(Limb landmark coordinates)
----------------
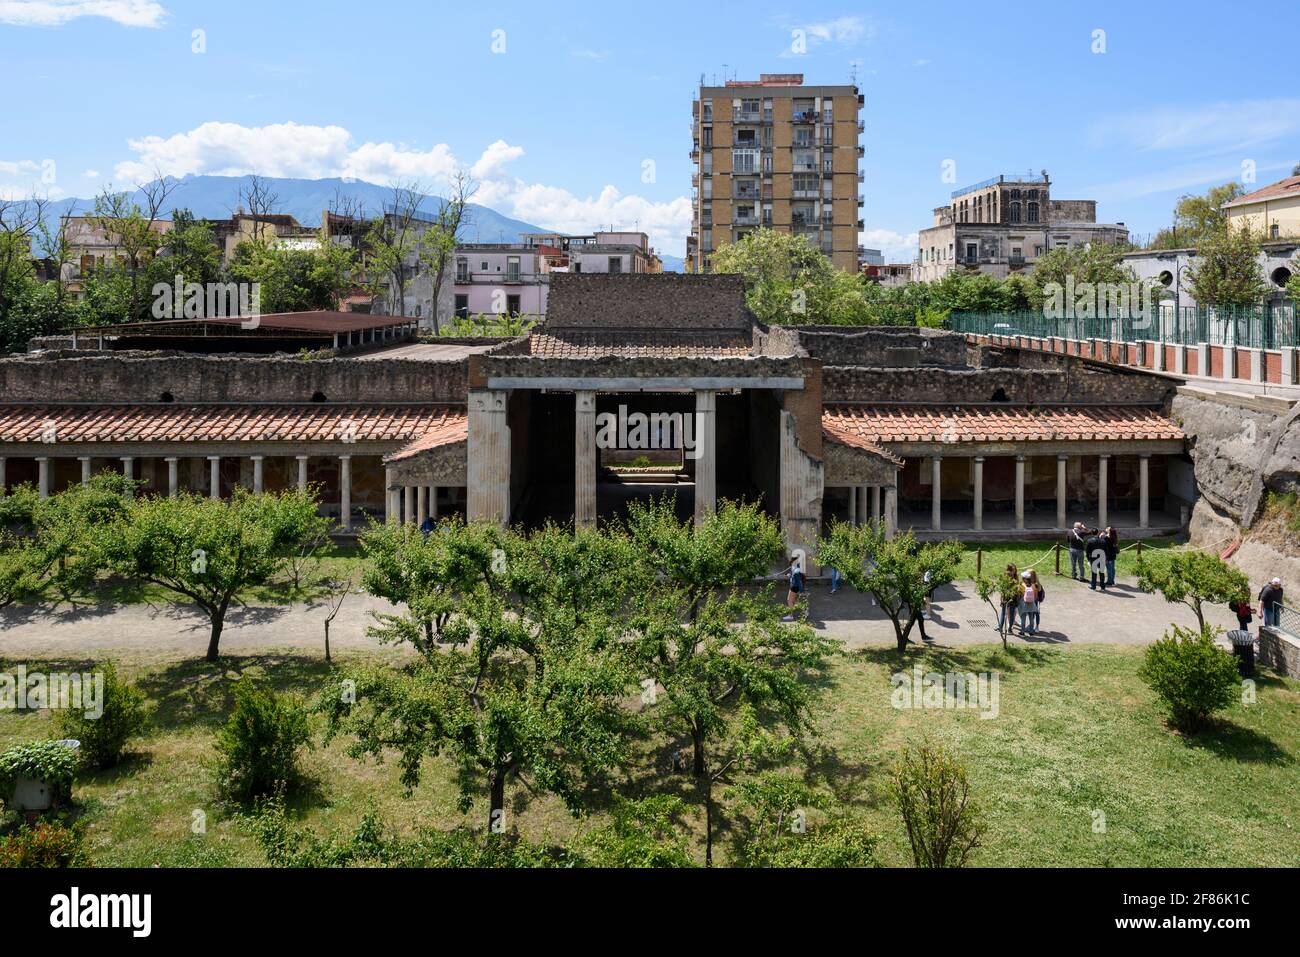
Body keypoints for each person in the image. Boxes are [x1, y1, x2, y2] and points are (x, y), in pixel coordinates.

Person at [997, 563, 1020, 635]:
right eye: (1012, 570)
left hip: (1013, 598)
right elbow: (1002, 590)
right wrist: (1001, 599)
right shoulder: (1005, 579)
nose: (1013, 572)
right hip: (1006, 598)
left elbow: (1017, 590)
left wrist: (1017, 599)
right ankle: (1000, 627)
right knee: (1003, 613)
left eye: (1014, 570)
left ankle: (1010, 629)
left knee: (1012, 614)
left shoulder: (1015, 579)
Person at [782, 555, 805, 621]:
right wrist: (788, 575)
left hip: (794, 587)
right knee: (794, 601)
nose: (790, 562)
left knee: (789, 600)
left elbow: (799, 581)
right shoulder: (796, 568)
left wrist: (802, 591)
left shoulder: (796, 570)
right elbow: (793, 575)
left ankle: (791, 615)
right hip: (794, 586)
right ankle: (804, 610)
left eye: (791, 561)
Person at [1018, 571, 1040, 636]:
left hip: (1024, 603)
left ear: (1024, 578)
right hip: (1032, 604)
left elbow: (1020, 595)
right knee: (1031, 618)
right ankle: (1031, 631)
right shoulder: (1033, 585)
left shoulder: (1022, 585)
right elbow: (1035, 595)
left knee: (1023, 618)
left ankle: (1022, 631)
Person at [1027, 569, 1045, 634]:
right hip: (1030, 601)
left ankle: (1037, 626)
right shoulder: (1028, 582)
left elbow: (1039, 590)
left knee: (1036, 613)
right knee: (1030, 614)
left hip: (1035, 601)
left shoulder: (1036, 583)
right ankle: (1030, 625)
----------------
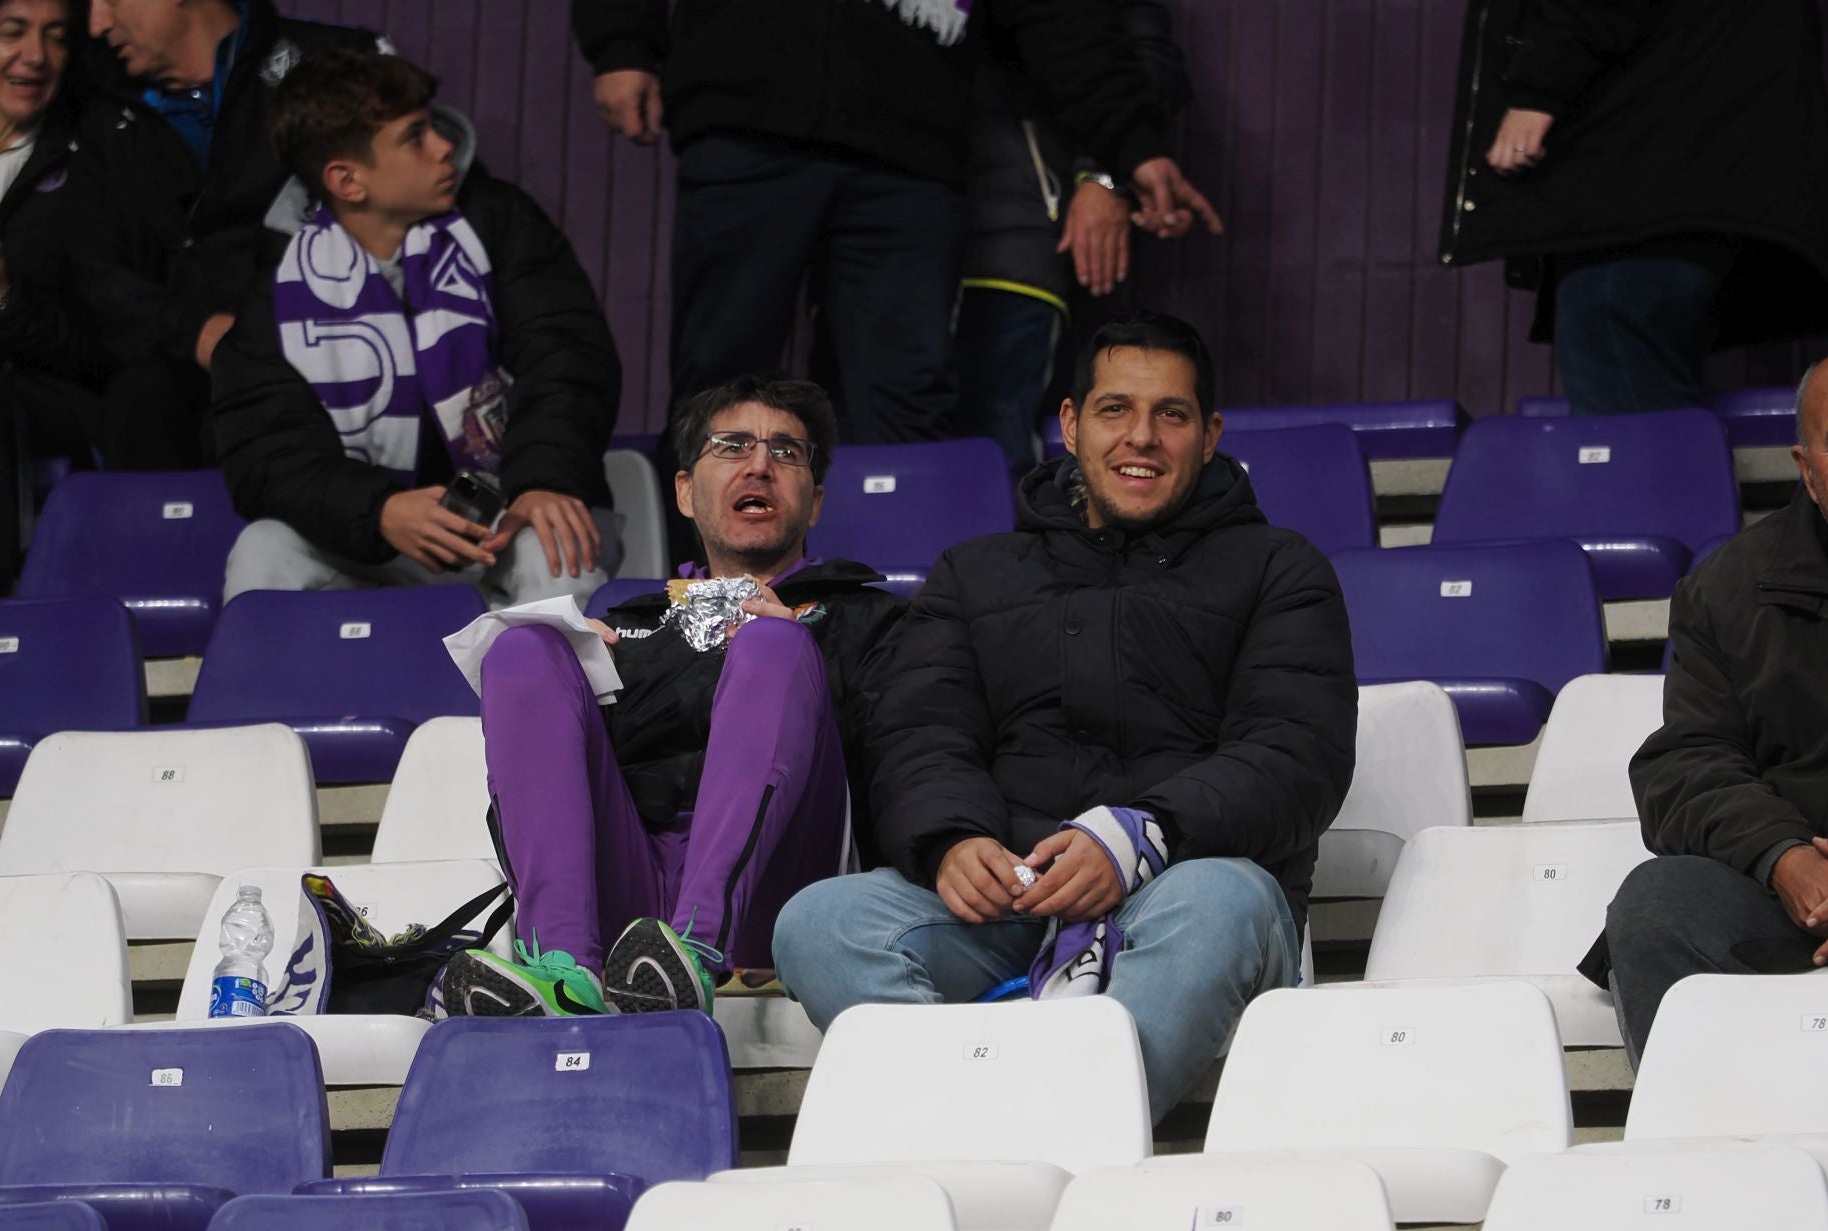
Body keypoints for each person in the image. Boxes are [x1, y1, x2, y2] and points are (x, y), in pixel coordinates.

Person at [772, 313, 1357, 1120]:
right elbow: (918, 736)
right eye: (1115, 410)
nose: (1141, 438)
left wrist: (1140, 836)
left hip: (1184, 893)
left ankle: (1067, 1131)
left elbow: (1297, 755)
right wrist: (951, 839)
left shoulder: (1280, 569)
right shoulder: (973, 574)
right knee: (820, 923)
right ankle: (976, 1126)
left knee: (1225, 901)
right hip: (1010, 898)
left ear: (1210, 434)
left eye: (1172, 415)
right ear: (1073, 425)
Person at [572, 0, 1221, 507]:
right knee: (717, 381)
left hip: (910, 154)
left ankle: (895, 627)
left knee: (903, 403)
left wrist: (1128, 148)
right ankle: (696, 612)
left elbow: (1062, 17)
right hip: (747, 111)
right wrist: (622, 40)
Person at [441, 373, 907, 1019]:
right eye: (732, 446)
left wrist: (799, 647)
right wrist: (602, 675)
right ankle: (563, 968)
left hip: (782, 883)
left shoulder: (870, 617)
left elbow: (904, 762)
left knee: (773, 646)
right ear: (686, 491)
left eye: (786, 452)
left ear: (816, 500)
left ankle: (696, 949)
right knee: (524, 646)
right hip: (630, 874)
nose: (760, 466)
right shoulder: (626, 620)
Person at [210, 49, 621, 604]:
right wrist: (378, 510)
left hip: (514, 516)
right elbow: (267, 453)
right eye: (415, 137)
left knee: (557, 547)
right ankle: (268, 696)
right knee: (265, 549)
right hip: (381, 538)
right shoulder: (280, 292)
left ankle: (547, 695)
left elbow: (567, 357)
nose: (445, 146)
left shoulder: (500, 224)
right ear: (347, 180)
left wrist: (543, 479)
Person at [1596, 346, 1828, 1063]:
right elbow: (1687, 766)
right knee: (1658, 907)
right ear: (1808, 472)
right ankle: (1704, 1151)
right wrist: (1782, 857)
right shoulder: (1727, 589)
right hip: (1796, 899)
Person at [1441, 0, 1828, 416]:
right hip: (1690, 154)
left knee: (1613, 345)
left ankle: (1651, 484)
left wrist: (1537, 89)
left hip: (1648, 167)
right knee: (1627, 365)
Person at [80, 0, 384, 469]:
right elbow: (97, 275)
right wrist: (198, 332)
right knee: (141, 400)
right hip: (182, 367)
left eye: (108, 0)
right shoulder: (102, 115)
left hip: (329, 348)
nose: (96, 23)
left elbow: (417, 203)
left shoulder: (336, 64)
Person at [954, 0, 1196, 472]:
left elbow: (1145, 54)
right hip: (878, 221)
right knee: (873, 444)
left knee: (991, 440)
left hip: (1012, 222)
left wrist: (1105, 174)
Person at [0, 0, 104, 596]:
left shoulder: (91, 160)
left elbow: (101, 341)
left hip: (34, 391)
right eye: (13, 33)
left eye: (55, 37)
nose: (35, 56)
----------------
*Task directions*
Only the lines above starting at the one containing "right hip: (1006, 598)" and ending at the one containing "left elbow: (1039, 590)", both included, are to be returned, exactly as they read.

*Completed exercise*
right hip: (1006, 598)
left elbow: (1017, 590)
left wrist: (1017, 599)
right ankle: (1000, 627)
right knee: (1003, 613)
left eye: (1014, 570)
left ankle: (1010, 629)
left knee: (1012, 614)
left shoulder: (1015, 579)
Person at [782, 555, 805, 621]:
right wrist: (788, 575)
left hip: (794, 587)
right knee: (794, 601)
nose: (790, 562)
left knee: (789, 600)
left elbow: (799, 581)
right shoulder: (796, 568)
left wrist: (802, 591)
left shoulder: (796, 570)
right elbow: (793, 575)
left ankle: (791, 615)
right hip: (794, 586)
right ankle: (804, 610)
left eye: (791, 561)
Person at [1018, 571, 1040, 636]:
left hip: (1024, 603)
left ear: (1024, 578)
right hip: (1032, 604)
left elbow: (1020, 595)
right knee: (1031, 618)
right ankle: (1031, 631)
right shoulder: (1033, 585)
left shoulder: (1022, 585)
right elbow: (1035, 595)
left knee: (1023, 618)
left ankle: (1022, 631)
Person at [1027, 569, 1045, 634]:
right hip: (1030, 601)
left ankle: (1037, 626)
right shoulder: (1028, 582)
left elbow: (1039, 590)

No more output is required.